Shaping the water’s edge
Water is a life source. Notice the native plants and animals around this pond. Can you hear their sounds?
This area was once part of the large system of freshwater lakes across Perth. The Cultural Centre and train station formed part of the shore of Lake Kingsford.
Water sources and wetlands sustained Noongar Whadjuk people for generations:
For thousands of years, my old people used to rely on the wetlands, freshwater springs and ochre pits that surround the area where the Museum stands today. When food was abundant, Nyoongar people gathered to share in the rich and diverse plant and animal resources, practice their Lore and cultural rituals and catch up with family and friends.
Brett Nannup, 2001.
The freshwater lakes are also connected to the Waugul who travelled all around the South West creating the land and the waterways. Elder May McGuire describes the presence of the Waugul’s in the river, “Old fella is there he lives there” (May McGuire 2020).
The water's edge has been shaped and changed over many years by human intervention. Water sources were drained (from 1833) by colonists. They drained Lake Kingsford to make way for the Swan River Colony.

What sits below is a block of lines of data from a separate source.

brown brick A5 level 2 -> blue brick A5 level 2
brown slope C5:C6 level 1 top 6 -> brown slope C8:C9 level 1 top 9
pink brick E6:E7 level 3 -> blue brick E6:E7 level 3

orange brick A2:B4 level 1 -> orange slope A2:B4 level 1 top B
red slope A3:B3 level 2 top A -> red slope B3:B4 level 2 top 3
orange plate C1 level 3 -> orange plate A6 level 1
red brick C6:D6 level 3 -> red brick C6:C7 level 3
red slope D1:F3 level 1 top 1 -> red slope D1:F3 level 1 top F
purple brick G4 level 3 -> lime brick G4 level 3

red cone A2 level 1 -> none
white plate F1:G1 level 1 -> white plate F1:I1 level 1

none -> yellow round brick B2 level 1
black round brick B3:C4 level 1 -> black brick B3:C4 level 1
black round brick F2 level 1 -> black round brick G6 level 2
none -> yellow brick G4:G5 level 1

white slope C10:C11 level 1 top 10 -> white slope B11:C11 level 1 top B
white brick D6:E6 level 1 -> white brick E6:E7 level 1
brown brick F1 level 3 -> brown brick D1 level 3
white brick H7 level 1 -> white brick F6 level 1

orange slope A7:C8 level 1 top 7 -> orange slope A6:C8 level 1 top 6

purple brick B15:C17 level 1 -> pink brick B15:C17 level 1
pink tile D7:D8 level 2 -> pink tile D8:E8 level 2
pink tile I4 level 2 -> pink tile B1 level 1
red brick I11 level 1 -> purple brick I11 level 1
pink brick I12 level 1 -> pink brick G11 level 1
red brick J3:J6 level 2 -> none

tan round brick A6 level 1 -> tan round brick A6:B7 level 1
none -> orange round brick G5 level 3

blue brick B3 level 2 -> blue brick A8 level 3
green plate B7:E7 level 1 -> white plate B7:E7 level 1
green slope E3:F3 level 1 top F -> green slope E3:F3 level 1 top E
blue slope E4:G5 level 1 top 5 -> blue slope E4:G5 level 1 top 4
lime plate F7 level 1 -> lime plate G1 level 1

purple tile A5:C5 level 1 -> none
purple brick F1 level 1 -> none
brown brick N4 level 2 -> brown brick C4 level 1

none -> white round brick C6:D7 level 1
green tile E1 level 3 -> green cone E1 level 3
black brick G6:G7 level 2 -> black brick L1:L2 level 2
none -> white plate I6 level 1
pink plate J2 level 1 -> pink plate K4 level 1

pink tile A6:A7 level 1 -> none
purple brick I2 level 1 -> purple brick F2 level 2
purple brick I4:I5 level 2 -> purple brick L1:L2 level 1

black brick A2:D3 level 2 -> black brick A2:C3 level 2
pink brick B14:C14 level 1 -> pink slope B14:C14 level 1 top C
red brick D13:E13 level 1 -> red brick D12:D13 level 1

Early European maps show how colonists drew lines across Lake Kingsford and divided the land into many different allotments, beginning European change of this landscape.
In recent years artificial/ human made ponds like this one have been returned to wetlands spaces.
Compare the space today to the photograph. Why do you think this it has been transformed into a wetland?
Spend some time exploring the wetland. What types of plants and animals do you see?